══ Textausschnitt ══
Piero Manzoni spürte schon in den 1960ern eine Verzweiflung, die heutigen Künstlern sehr vertraut ist: Wohin eine Künstlerin bzw. ein Künstler auch schaut, Kunst ist schon da: In Politik, Wirtschaft, Mode und Wissenschaft – überall werden Atmosphären erzeugt, Bilder und Stimmungen hergestellt, Performances und Inszenierungen zur Aufführung gebracht.
Die Ambient Art des ausgehenden 20. Jahrhunderts hat eine Bewegung angstoßen, die weltweit zu einer Aufwertung von schlichten Verkaufsflächen zu künstlerisch inspirierten und kuratierten Erlebnislandschaften geführt hat. Nie war mehr Kunst als heute. Dem Traumberuf Künstler indes scheint dies keinen Abbruch getan zu haben.
═══
══ Bereitgestellte Einträge ══
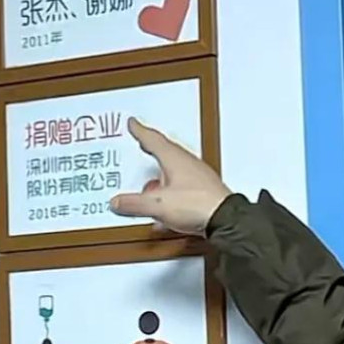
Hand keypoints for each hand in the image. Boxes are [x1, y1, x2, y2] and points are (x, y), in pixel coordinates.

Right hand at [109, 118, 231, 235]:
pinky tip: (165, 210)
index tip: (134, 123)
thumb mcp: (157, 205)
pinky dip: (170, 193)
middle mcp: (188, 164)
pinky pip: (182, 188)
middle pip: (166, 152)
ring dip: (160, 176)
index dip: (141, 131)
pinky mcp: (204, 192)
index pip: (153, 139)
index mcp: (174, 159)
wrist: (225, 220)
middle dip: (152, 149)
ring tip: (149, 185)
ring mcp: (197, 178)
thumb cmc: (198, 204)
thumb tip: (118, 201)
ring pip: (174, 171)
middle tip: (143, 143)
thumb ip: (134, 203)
═══
══ Bereitgestellte Einträge ══
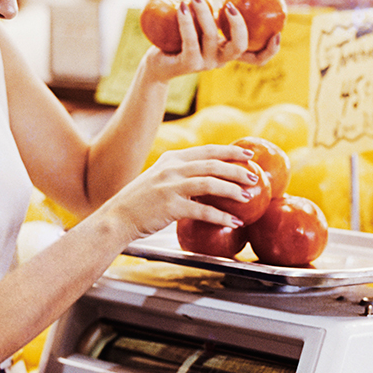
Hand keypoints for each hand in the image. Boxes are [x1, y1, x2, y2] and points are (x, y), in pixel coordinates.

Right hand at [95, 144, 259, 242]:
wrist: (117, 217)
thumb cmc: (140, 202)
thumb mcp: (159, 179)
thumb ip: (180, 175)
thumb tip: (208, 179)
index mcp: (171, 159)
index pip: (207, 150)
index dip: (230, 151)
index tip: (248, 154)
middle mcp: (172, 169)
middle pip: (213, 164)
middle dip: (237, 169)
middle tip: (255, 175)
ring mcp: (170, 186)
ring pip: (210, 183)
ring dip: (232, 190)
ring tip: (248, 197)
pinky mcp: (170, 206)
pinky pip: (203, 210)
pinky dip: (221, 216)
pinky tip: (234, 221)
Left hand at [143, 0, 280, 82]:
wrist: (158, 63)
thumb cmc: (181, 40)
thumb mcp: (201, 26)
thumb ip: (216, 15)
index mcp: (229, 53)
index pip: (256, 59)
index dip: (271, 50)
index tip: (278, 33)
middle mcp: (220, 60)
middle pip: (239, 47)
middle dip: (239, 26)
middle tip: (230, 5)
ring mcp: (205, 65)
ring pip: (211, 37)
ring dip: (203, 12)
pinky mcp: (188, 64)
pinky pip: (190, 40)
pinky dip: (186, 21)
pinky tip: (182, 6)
═══
══ Bereitgestellte Einträge ══
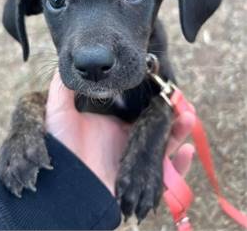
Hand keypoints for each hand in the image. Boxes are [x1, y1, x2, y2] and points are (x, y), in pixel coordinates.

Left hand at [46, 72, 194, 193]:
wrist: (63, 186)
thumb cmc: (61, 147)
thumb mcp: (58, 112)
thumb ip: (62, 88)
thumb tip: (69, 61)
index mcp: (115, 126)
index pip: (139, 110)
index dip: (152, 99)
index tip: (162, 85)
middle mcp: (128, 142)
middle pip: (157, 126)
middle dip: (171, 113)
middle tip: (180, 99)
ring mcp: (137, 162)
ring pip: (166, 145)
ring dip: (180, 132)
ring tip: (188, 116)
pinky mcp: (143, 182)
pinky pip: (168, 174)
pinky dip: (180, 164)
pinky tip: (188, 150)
═══
• **Zu erledigende Aufgaben**
• A. In welchen Bereichen werden laut Textausschnitt überall Atmosphären erzeugt und Inszenierungen aufgeführt? Zähle alle genannten Bereiche auf.
• B. Gib aus dem Textausschnitt die Passage von „Piero Manzoni spürte“ bis „getan zu haben.“ wortgetreu wieder.
• C. Schreib den Textausschnitt über Kunst und den Beruf des Künstlers im Anschluss an seinen letzten Satz weiter.

• **Schriftliche Antworten**
• A. Politik, Wirtschaft, Mode, Wissenschaft

• B.
Piero Manzoni spürte schon in den 1960ern eine Verzweiflung, die heutigen Künstlern sehr vertraut ist: Wohin eine Künstlerin bzw. ein Künstler auch schaut, Kunst ist schon da: In Politik, Wirtschaft, Mode und Wissenschaft – überall werden Atmosphären erzeugt, Bilder und Stimmungen hergestellt, Performances und Inszenierungen zur Aufführung gebracht.
Die Ambient Art des ausgehenden 20. Jahrhunderts hat eine Bewegung angstoßen, die weltweit zu einer Aufwertung von schlichten Verkaufsflächen zu künstlerisch inspirierten und kuratierten Erlebnislandschaften geführt hat. Nie war mehr Kunst als heute. Dem Traumberuf Künstler indes scheint dies keinen Abbruch getan zu haben.

• C.
Unter diesen knapp skizzierten Umständen scheint der klassische Typus individuell arbeitender Künstler und Künstlerinnen mittelfristig vom Aussterben bedroht zu sein. Man könnte auf die Idee kommen, dass ihre Legitimation und Ehrenrettung nun paradoxerweise in der Verweigerung besteht – im Verschwinden. Vielleicht ist das eine der Ursachen für die Faszination, die seit einigen Jahren den renitenten Außenseitern, den Verweigerern, Vermissten oder früh Verstorbenen der Kunstgeschehens zu Teil wird. Piero Manzoni (1933-1963) gehört zweifellos in diese Reihe.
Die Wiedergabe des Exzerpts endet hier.